The oil sector is facing headwinds. Whether rapidly falling oil prices due to geopolitics and demand shocks or criticism from governments and the public about climate change, oil companies have a lot on their mind. The current price volatility brought on by the global response to Covid-19 will likely force oil companies to reduce capital projects and operating expenses in the coming months, if not years. Against this backdrop, digitalization brings a chance for resiliency and modernization. Investing in artificial intelligence, drones, augmented reality and cloud computing is a positive move for oil companies that want to reduce operating expenses and breakeven costs, and to reflect the care they take in ensuring the safety of employees and limiting greenhouse gas emissions. Automation, training and remote employee work are top of mind for oil companies, responding to Covid-19, and all of these technologies depend on a strong corporate digital foundation. In the past year there have been a plethora of digitalization strategy launches by the oil and gas sector. Our analysis quantifies the benefits of digital technologies to the oil sector, draws a link between decarbonization and digitalization, and ranks the leading oil companies based on their plans, progress, and IP.

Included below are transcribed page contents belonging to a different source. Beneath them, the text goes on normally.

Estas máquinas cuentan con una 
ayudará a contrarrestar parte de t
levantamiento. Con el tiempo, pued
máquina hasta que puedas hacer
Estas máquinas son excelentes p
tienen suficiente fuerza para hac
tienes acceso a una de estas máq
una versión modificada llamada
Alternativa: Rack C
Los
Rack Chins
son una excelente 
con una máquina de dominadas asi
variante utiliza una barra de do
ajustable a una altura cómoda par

There are both push and pull factors that have spurred companies to digitalize. There are regional factors which contribute, like the number of similar wells or tricky geologic features. In the upstream, unconventional fields in the U.S. have been using analytics to benchmark similar wells, extend their productive lifespan and optimally site wells. New data sources have provided opportunity for collaboration in parallel with the rise of open source platforms, blockchain consortia and marketplaces as companies sort out which of their data creates a competitive edge and which is more valuable when aggregated with competitors’.
Push factors:
Pull factors:
More certainty around production, asset uptime and market participation given current oil price volatility
Potential to improve production, especially in unconventional fields
Potential for new field discoveries
Technology buzz can be a useful recruiting and PR strategy
Falling cost of sensors and computing power; benefits of cloud computing and software-as-a-service
Where are the benefits?
Digital technologies are used across the oil and gas value chain but in differing degrees. Historically, companies have collected data and analytics on their upstream operations to improve production and benchmark wells. But the falling costs of sensors and computing have strengthened the economics for using IoT technology to reduce costs downstream. Retrofitting project for older plants will lead by European refiners facing collapsing margins, and new megaprojects in Asia and the Middle East will likely have analytics already built in.
"However, the highest potential for digitalization is to use analytics to find and recover more oil. "Upstream, oil companies have owned the largest commercial supercomputers for decades to process enormous amounts of seismic data to discover new reservoirs. Now, oil majors are taking advantage of the flexible and scaling resources of the cloud to lower costs and accelerate their exploration. They are also investing substantial funds – $400 million per year for the Total and Google collaboration – to identify use cases for machine learning to better identify promising projects and optimally site wells within a field.
Digital technologies can reduce oil refinery operating costs by $0.44/barrel, equivalent to 11.5% of operational costs in the U.S., according to BloombergNEF. However, very few refineries have fully adopted these technologies.
Labor is often the largest operating cost for refiners, except for material inputs like crude. Digital technologies can accelerate knowledge transfer, increase on-site safety, enhance productivity and centralize engineering experts. Predictive maintenance is being applied to aging assets to flag future failures. BNEF expects this can cut unplanned downtime by 25%. These technologies can reduce the cost of refining oil, increase asset flexibility and serve the oil market better. But they also mean refiners have to adopt cloud computing, invest in talent, and make new partnerships with technology firms.